HOLLY

Adult Subject Matter

Content -2
Quality
None Light Moderate Heavy
Language        
Violence        
Sex        
Nudity        

Release Date: November 09, 2007

Starring: Ron Livingston, Thuy Nguyen, Virginie Ledoyen, Chris Penn, and Udo Kier

Genre: Drama

Audience: Adults

Rating: R

Runtime: 113 minutes

Address Comments To:

Marty Zeidman, President
Slowhand Cinema Releasing
4751 Wilshire Blvd., 3rd Floor
Los Angeles, CA 90010
Phone: (323) 549-4316
Fax: (323) 549-4314

Content:

(BB, LL, VV, S, N, A, D, M) Strong moral worldview in a story calling on the world to stop the sex slave trade, especially that preying on vulnerable children; 21 obscenities (including some “f” words) and one light profanity; brief strong violence such as two men chase girl, man and woman hit girl, man beaten up, explosion, and man hit with bottle; implied pedophilia, theme of prostitution and men are propositioned by young women and children; brief upper male nudity; alcohol use; smoking; and, gambling, lying and two brief examples of police corruption.

Summary:

HOLLY is an independent movie dealing with the horrible issue of the sex trade in Asia, with a story about an American living in Cambodia who tries to save a 12-year-old Vietnamese girl. The movie handles this subject matter in as tasteful a way as it can be handled, but otherwise pulls no punches in detailing the tragic nature of this story, which has countless examples in real life for oppressed and abused Asian girls and young women.

Review:

HOLLY is an independent movie dealing with the horrible issue of the sex trade in Cambodia and Thailand, especially the sex trade preying on children. As such, it is meant to provoke action against the sex trade on the part of people in industrialized nations like the United States, Japan, England, etc.

The movie stars Ron Livingston as Patrick, an American card shark and dealer in stolen artifacts. Patrick has been “comfortably numb” in Cambodia for years when he encounters Holly, a 12-year-old Vietnamese girl who has been sold into the sex trade. Holly has yet to begin her career as a prostitute, so her virginity is a lucrative prize. Though he has long known what goes on in Cambodia, Patrick is touched by Holly’s story. That, and his guilt about his apathetic lifestyle, leads him to return to buy her back from the rural house where she’s been enslaved. Patrick learns, however, that Holly has been sold to a child trafficker in Phnom Penh. He goes on a frantic search for her, but finds that she has escaped, only to be grabbed by another child trafficker. Saving Holly, and himself, may be harder than Patrick expected.

*STUDY QUESTIONS*
a - Duplicate the passage of the review of HOLLY that opens with the words containing "Marty Zeidman, President" and closes with "of police corruption.".
b - Answer these questions from the review of HOLLY:
(i) What is the movie's runtime?
(ii) Which actor plays Patrick?
(iii) In which city does Patrick learn that Holly has been sold to a child trafficker?

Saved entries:
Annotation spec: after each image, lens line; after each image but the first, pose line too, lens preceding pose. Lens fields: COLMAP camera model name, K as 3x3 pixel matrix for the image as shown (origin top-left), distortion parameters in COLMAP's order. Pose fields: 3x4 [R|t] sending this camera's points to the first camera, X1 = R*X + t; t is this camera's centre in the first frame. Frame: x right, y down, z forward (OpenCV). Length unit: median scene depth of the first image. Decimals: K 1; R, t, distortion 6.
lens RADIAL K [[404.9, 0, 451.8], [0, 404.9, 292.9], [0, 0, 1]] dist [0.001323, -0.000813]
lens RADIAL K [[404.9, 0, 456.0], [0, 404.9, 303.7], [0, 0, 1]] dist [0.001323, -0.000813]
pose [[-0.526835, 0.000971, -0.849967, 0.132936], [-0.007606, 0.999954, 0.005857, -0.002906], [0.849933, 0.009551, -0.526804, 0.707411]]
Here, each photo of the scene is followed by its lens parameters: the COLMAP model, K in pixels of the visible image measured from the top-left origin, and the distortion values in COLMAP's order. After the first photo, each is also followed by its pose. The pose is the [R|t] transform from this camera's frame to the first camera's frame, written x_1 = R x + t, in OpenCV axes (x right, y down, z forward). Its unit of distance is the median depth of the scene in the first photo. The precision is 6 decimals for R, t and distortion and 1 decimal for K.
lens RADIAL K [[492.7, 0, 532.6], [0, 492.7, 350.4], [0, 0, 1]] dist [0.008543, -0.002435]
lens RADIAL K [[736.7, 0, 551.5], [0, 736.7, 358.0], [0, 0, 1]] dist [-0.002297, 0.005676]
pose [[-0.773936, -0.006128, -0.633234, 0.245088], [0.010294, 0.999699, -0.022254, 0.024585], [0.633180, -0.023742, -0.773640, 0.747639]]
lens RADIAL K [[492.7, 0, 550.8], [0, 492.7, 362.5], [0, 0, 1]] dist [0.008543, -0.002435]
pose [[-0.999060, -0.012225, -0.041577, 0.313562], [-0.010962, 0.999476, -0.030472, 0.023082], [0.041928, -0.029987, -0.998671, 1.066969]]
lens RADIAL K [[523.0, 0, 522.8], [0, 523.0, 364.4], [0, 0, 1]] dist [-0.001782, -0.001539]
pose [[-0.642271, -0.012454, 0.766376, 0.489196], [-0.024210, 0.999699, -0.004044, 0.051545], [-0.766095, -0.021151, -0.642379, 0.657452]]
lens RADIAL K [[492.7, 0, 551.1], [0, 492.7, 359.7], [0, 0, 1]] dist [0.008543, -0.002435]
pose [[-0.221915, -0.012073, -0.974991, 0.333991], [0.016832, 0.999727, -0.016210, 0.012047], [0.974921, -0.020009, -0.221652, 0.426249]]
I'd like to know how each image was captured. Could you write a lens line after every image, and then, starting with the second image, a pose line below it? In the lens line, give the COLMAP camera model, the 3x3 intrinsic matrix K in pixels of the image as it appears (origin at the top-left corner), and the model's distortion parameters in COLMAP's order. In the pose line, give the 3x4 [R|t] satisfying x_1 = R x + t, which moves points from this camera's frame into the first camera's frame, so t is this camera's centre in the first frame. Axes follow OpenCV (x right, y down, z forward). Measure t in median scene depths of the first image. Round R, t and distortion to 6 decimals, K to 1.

*TASK-BY-TASK RESULTS*
a -
Marty Zeidman, President
Slowhand Cinema Releasing
4751 Wilshire Blvd., 3rd Floor
Los Angeles, CA 90010
Phone: (323) 549-4316
Fax: (323) 549-4314

Content:

(BB, LL, VV, S, N, A, D, M) Strong moral worldview in a story calling on the world to stop the sex slave trade, especially that preying on vulnerable children; 21 obscenities (including some “f” words) and one light profanity; brief strong violence such as two men chase girl, man and woman hit girl, man beaten up, explosion, and man hit with bottle; implied pedophilia, theme of prostitution and men are propositioned by young women and children; brief upper male nudity; alcohol use; smoking; and, gambling, lying and two brief examples of police corruption.

b -
(i) 113 minutes
(ii) Ron Livingston
(iii) Phnom Penh